Saved entries:
· · · · · · ·
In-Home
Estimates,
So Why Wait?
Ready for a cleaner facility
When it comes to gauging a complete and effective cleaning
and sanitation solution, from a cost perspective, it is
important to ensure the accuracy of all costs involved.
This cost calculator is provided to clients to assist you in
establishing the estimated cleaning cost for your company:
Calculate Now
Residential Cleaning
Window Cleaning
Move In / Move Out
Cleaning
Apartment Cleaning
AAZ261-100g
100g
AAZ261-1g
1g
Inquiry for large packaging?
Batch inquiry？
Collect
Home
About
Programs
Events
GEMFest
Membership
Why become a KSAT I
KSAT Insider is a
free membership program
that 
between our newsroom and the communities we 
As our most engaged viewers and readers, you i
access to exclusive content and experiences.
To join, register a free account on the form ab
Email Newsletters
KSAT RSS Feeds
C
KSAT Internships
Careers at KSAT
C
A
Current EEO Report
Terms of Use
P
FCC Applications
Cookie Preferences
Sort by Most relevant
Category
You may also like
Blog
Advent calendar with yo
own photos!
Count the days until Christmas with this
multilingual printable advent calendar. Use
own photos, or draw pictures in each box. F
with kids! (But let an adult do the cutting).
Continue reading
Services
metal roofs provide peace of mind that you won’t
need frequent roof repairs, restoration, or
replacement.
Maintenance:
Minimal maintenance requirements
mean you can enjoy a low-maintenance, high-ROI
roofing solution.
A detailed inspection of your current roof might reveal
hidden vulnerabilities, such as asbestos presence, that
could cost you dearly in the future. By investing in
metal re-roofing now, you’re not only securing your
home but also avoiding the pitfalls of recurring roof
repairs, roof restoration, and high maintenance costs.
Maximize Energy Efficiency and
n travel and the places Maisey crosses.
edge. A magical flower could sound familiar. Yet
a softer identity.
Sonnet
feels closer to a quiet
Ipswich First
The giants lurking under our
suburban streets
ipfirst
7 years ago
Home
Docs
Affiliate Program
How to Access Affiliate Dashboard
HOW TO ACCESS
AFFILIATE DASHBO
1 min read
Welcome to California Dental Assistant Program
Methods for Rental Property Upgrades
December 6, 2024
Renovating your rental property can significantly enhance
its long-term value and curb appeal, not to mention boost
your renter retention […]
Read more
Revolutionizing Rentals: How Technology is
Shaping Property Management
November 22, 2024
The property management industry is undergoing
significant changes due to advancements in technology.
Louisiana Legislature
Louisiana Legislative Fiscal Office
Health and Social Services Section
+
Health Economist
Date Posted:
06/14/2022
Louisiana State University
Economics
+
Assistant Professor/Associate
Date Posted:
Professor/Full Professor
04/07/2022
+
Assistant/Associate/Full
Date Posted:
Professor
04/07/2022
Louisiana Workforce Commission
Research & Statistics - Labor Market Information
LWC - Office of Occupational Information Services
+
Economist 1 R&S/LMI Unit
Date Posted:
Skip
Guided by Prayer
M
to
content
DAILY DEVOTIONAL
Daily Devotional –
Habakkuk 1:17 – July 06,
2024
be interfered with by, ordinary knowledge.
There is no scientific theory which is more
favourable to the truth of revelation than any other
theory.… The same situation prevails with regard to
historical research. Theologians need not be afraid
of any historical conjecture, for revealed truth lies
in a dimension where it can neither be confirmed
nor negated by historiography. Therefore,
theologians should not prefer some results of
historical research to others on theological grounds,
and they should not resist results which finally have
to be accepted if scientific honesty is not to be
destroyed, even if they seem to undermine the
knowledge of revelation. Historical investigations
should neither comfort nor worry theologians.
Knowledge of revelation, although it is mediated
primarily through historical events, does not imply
· · · · · · ·
*Prompt*
What you return must be the lines above that run from the line with "own photos, or draw pictures in each box. F" to the line with "hidden vulnerabilities, such", inclusive, each copied exactly.

*Response to the exercise*
own photos, or draw pictures in each box. F
with kids! (But let an adult do the cutting).
Continue reading
Services
metal roofs provide peace of mind that you won’t
need frequent roof repairs, restoration, or
replacement.
Maintenance:
Minimal maintenance requirements
mean you can enjoy a low-maintenance, high-ROI
roofing solution.
A detailed inspection of your current roof might reveal
hidden vulnerabilities, such as asbestos presence, that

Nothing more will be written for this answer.